Comment 22 Pierre-Alain Dorange 2014-10-21 16:20:40 UTC
Tracking the bug, following comments #19 

I ask the user to redo the job (again) starting from the uncorrupted spreadsheet and to "save as" with a new name each 5 minutes.
I got 10 files, the 4 first one are OK, the last 6 are corrupted.

The user can't tell exactly what was done between step 4 and 5 but i seems that he just modify some text and insert a few lines.

Following the 2 files : test-4-ok (good) and test-5-bad (corrupted).

As i can't open the content.xml (i got an editor but the whole xml is one 1 line not convinient to examine and mannually correct).
But fixing the test-5-bad and compare to test-4-ok will show what was modified.

Excepting it will help.
Comment 23 Pierre-Alain Dorange 2014-10-21 16:22:33 UTC
Created attachment 108193 [details]
file is ok

This file is good, but the modification done next will lead to test_5_bad that is corrupted
Comment 24 Pierre-Alain Dorange 2014-10-21 16:23:28 UTC
Created attachment 108194 [details]
this file is corrupted

Only few modifications leads to this corrupted file (compare with test_4_ok)
Comment 25 Julien Nabet 2014-10-21 17:40:35 UTC
Pierre:
exactly similar errors which have been indicated in comment 10.

Here's the output of a xmllint after having unzipped your corrupted file.
xmllint --format content.xml > content_new.xml
content.xml:2: parser error : Attribute fo:font-weight redefined
ght="normal" style:font-weight-asian="normal" style:font-weight-complex="normal"
                                                                               ^
content.xml:2: parser error : Attribute style:font-weight-asian redefined
ght="normal" style:font-weight-asian="normal" style:font-weight-complex="normal"
                                                                               ^
content.xml:2: parser error : Attribute style:font-weight-complex redefined
ght="normal" style:font-weight-asian="normal" style:font-weight-complex="normal"

                                                                               ^
Please ask to your colleague to give a try to 4.3.2 LO version + ask him to rename his LO directory profile (see https://wiki.documentfoundation.org/UserProfile#Mac_OS_X).

If he reproduces this with this version, ask him about the details between steps 4 and 5 then don't hesitate to reopen this tracker and write those.
Comment 26 raal 2014-10-21 18:51:58 UTC
Created attachment 108201 [details]
fixed document

here is fixed file
problem in:
<style:style style:name="T5" style:family="text"><style:text-properties style:font-name="Arial" fo:font-size="10pt" fo:font-weight="bold" style:text-underline-style="none" style:text-underline-color="font-color" fo:font-style="normal" style:text-outline="false" fo:text-shadow="none" style:text-position="0%" style:font-size-asian="10pt" style:font-size-complex="10pt" style:font-weight-asian="bold" style:font-weight-complex="bold" style:font-style-asian="normal" style:font-style-complex="normal" style:font-weight-asian="normal" style:font-weight-complex="normal"/></style:style>

deleted:
 style:font-weight-asian="normal" style:font-weight-complex="normal"

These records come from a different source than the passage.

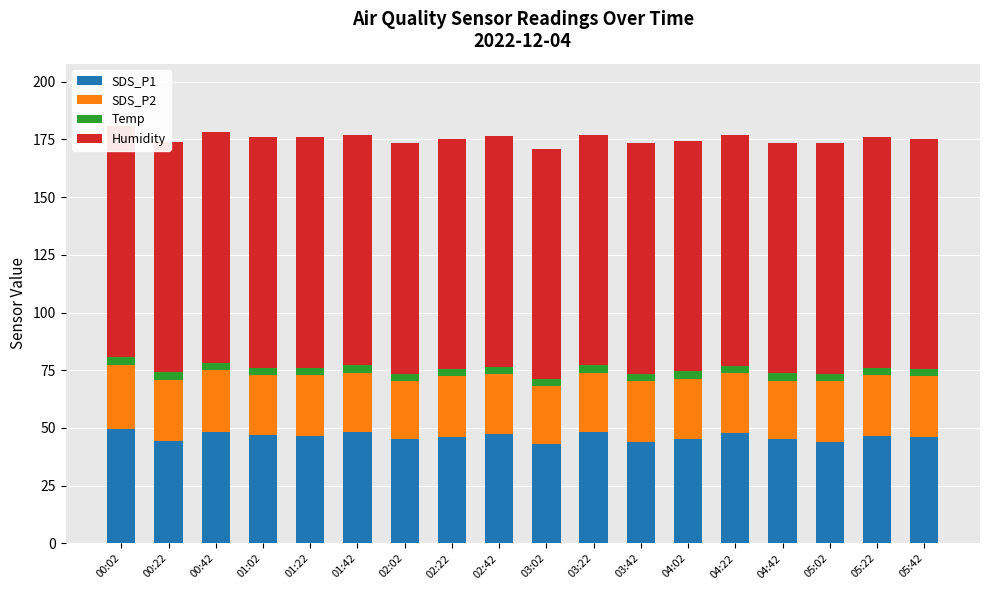

Is it true that SDS_P2 equals 34.8 at 02:42?

False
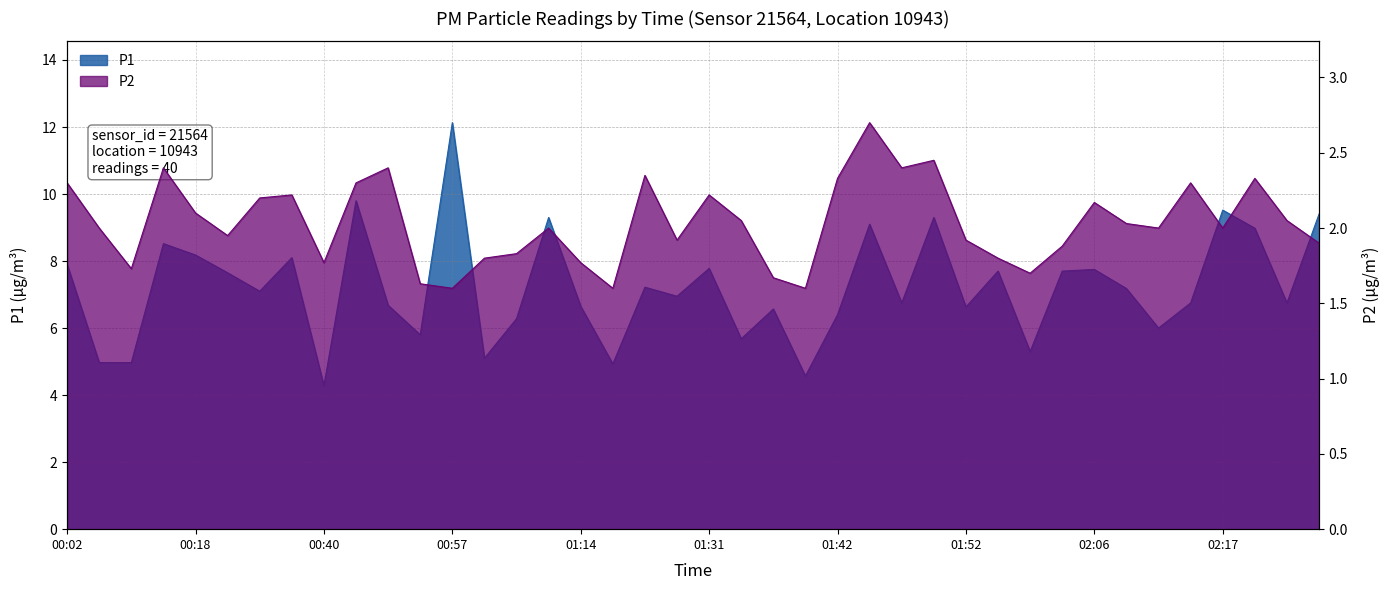

At which category is the sum across all series the highest?

00:57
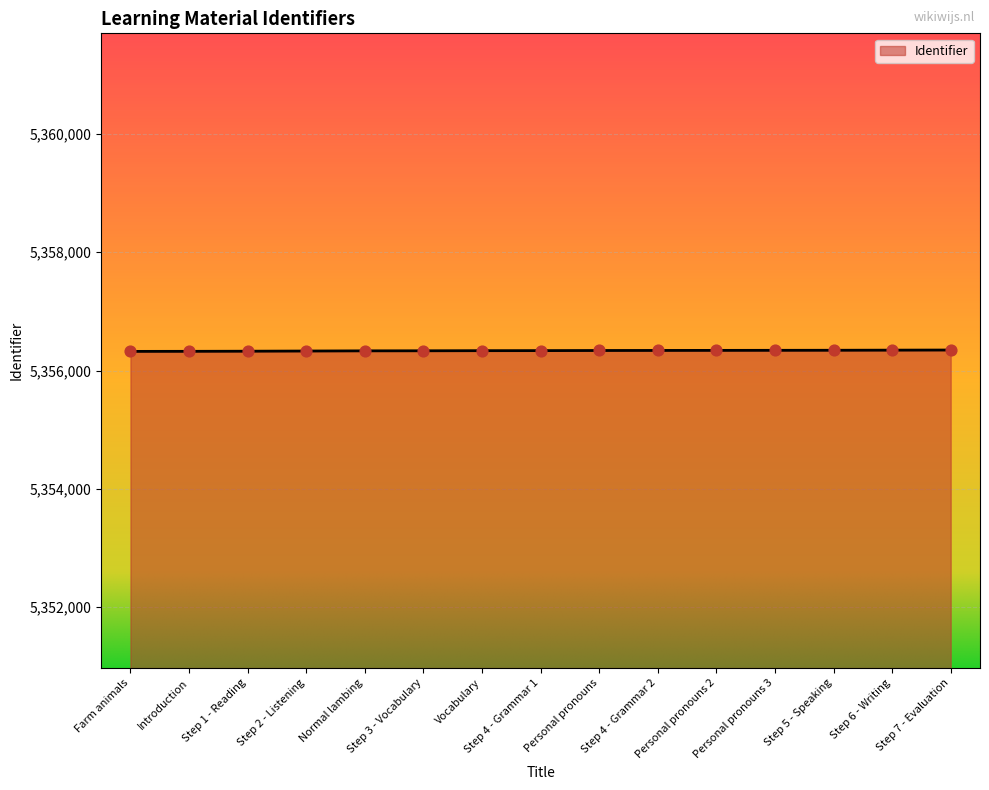

What is the ratio of the value at Normal lambing to the value at Step 6 - Writing?

1.0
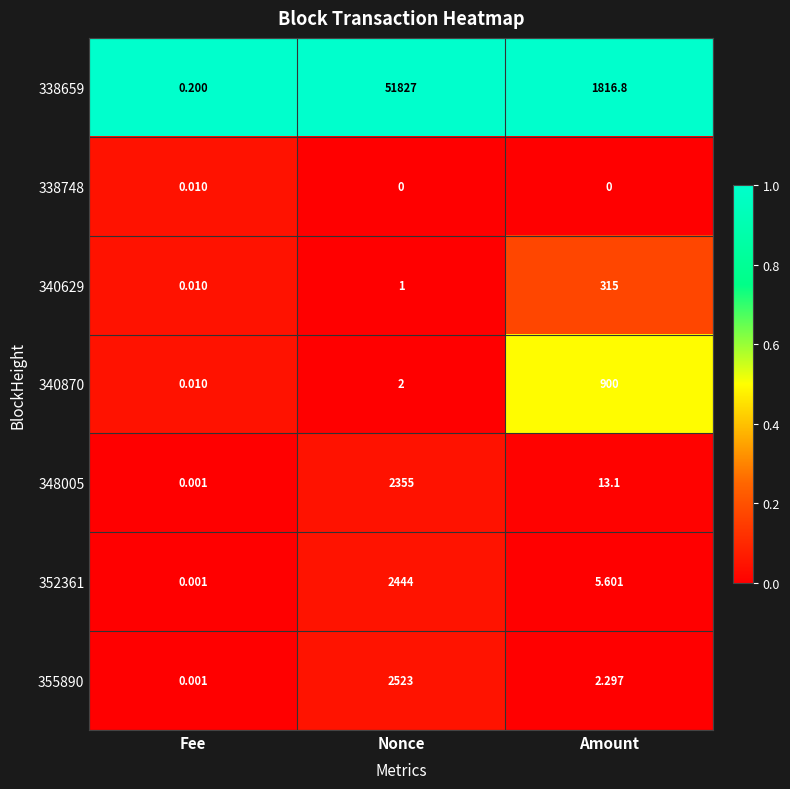

Count the number of categories in the chart.

3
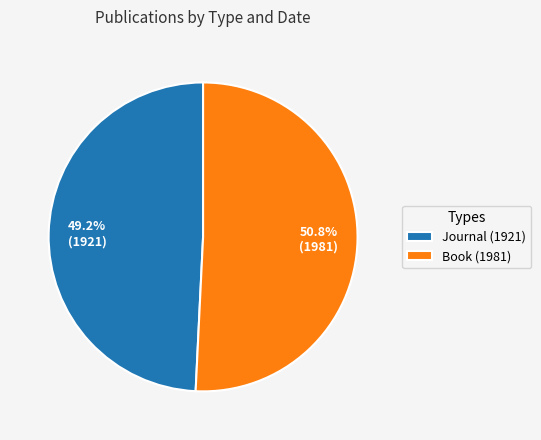

Rank the categories by value from lowest to highest.

Journal (1921), Book (1981)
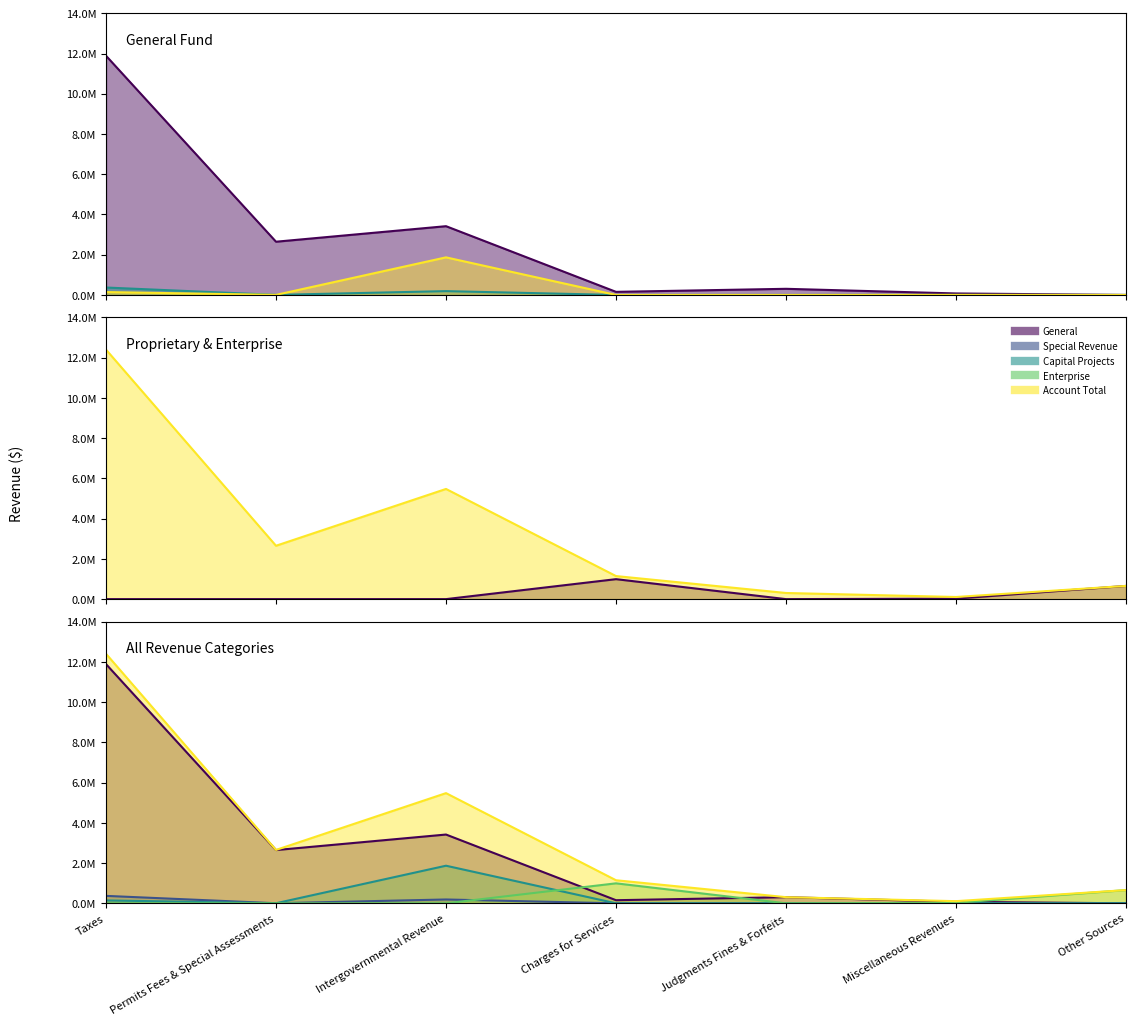

Which label corresponds to the largest value in the chart?

Taxes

I tried to compare document test_4_ok.ods and fixed document and looks the same (used function in calc Edit-> Compare document).
Comment 27 Pierre-Alain Dorange 2014-10-21 19:19:30 UTC
I manually compare the fixed file by raal (thanks) and there is differences.
In fact my colleague delete english text (to keep only french).

Between revision_4 and revision_5 the part modified are line 12 to line 17.

I try to reproduce this at home (with LO 4.3.0.4) and got no corrupted file.
But it was a proof, just a clue.
I'll try tomorrow at the office with my colleague using the same method he use.